Rachel opened a cupboard and drew forth the apparatus for cleaning. She was intensely fatigued, weary, and seemingly spiritless, but she began to clean the silver—at first with energy and then with serious application. She stood at the table, cleaning, as she had stood there when Louis came into her kitchen on the night of the robbery; and she thought of his visit and of her lost bliss, and the tears fell from her eyes on the newspaper which protected the whiteness of the scrubbed table. She would not think of the future; could not. She went on cleaning, and that silver had never been cleaned as she cleaned it then. She cleaned it with every attribute of herself, forgetting her fatigue. The tears dried on her cheek. The faithful, scrupulous work either drugged or solaced her. Just as she was finishing, Mrs. Tarns, with her immense bodice unfastened, came downstairs, apronless. The lobby clock struck six.

"Eh, missis!" breathed Mrs. Tams. "What's this?"

Rachel gave a nervous laugh.

"I was up. Mr. Fores was asleep, and I had to do something, so I thought—"

"Has he had a good night, ma'am?"

"Fair. Yes, pretty good. I must run up and see if he is awake."

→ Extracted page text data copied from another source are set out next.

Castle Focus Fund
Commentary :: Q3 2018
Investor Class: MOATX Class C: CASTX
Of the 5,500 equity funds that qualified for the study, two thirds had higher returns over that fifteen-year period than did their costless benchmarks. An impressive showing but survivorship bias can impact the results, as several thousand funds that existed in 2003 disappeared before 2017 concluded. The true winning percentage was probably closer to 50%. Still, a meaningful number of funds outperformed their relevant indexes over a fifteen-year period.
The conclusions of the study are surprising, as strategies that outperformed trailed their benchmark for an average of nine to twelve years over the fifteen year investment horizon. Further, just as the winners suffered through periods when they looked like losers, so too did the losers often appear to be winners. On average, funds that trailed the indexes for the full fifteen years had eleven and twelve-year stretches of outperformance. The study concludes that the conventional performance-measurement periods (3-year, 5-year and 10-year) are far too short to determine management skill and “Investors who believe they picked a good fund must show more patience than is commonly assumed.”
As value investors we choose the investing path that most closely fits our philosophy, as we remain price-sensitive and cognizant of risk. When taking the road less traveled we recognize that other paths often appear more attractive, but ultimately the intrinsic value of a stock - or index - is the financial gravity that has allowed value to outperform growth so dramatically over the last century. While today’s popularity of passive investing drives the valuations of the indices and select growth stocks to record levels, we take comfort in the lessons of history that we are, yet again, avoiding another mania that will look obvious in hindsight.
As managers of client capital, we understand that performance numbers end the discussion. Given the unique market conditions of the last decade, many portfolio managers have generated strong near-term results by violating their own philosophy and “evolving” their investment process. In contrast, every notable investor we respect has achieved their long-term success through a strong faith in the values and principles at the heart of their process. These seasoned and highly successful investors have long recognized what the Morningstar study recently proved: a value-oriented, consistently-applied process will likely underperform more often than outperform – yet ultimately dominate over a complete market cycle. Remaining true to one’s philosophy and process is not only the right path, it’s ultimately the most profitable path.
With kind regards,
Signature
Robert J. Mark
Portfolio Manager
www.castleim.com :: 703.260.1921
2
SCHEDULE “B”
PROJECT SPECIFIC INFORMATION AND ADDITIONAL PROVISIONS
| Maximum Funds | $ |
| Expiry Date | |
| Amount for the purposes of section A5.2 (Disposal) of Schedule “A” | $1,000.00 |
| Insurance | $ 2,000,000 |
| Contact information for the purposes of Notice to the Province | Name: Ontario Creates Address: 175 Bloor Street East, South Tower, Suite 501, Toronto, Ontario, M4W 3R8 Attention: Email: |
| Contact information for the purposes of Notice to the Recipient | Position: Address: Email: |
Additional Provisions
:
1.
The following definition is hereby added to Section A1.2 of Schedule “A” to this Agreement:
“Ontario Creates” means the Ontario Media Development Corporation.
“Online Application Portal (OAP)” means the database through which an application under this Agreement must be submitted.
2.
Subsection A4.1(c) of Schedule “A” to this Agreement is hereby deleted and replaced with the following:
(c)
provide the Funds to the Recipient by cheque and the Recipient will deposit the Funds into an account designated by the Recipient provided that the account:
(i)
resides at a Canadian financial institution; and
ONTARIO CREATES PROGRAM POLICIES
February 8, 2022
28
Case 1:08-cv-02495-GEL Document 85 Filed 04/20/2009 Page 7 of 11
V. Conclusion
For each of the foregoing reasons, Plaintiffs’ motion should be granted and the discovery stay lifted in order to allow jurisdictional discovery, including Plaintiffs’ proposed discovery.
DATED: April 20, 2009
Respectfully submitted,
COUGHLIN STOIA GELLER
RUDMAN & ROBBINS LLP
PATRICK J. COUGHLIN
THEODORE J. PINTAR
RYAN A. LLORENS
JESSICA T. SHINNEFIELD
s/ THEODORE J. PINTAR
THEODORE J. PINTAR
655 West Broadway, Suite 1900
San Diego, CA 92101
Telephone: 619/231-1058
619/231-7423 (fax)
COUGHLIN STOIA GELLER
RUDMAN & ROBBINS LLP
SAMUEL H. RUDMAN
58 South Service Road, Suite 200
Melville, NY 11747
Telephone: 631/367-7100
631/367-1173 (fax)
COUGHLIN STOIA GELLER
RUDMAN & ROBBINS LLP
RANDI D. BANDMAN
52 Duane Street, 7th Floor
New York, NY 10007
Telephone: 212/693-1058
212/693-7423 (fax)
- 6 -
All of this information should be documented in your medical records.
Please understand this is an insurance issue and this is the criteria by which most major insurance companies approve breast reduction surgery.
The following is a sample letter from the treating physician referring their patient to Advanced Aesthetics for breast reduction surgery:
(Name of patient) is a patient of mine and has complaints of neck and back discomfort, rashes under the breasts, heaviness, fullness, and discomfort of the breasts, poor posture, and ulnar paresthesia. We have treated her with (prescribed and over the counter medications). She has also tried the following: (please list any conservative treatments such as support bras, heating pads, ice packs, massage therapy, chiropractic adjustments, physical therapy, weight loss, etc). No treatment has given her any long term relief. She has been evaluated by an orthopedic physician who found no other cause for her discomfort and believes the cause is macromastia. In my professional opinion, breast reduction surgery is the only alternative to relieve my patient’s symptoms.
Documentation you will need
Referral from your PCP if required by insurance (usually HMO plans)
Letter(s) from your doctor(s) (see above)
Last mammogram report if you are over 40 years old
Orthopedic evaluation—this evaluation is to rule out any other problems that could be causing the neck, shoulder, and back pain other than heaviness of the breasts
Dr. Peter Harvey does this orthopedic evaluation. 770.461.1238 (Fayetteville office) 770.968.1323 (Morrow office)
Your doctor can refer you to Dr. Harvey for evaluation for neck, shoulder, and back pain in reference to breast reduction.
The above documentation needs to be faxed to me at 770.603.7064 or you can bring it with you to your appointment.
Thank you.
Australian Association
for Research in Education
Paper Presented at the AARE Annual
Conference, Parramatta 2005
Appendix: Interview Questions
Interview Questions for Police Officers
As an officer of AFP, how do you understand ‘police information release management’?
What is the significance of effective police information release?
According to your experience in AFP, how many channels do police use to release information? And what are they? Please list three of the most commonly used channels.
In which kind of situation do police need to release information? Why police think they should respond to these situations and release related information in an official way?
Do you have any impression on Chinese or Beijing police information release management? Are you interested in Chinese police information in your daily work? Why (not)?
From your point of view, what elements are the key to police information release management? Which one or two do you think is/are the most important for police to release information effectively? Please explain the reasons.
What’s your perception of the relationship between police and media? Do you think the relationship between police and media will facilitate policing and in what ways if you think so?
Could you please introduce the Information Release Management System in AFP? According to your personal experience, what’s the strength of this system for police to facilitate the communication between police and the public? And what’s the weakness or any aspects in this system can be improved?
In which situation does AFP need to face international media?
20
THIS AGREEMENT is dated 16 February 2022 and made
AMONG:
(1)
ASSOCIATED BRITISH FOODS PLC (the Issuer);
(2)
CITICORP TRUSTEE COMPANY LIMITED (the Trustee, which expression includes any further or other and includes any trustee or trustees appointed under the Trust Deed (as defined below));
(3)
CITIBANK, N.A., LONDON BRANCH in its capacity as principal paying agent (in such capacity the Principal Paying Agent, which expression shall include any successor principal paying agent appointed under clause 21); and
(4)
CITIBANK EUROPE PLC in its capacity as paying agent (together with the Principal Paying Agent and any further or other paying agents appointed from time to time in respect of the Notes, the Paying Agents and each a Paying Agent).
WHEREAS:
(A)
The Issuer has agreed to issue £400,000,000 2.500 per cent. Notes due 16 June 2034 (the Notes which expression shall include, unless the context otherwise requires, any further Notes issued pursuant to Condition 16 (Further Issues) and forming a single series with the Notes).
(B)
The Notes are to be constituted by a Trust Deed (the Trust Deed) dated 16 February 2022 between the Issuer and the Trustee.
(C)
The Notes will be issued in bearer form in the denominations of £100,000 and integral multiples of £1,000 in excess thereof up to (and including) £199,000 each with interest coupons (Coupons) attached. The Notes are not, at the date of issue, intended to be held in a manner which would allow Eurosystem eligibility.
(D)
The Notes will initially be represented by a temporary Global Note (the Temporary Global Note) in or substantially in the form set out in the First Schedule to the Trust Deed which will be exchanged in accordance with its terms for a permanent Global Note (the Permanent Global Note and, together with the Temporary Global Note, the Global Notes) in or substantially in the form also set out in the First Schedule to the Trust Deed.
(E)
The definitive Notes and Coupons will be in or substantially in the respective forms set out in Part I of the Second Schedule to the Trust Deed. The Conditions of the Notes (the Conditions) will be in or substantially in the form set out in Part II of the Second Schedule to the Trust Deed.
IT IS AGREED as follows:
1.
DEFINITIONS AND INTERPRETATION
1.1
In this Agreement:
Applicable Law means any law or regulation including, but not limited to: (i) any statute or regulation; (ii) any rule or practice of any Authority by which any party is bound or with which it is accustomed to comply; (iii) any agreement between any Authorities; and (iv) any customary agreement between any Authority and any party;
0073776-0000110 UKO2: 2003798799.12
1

Mrs. Tams saw the stains on Rachel's cheeks, but she could not mention them. Rachel had an impulse to fall on Mrs. Tams' enormous breast and weep. But the conventions of domesticity were far too strong for her also. Mrs. Tams was the general servant; what Louis occasionally called "the esteemed skivvy." Once Mrs. Tams had been wife, mother, grandmother, victim, slave, diplomatist, serpent, heroine. Once she had bent from morn till night under the terrific weight of a million perils and responsibilities. Once she could never be sure of her next meal, or the roof over her head, or her skin, or even her bones. Once she had been the last resource and refuge not merely of a house, but of half a street, and she had had a remedy for every ill, a balm for every wound. But now she was safe, out of harm's way. She had no responsibilities worth a rap. She had everything an old woman ought to desire. And yet the silly old woman felt a lack, as she impotently watched Rachel leave the kitchen. Perhaps she wanted her eye blacked, or the menace of a policeman, or a child down with diphtheria, to remind her that the world revolved.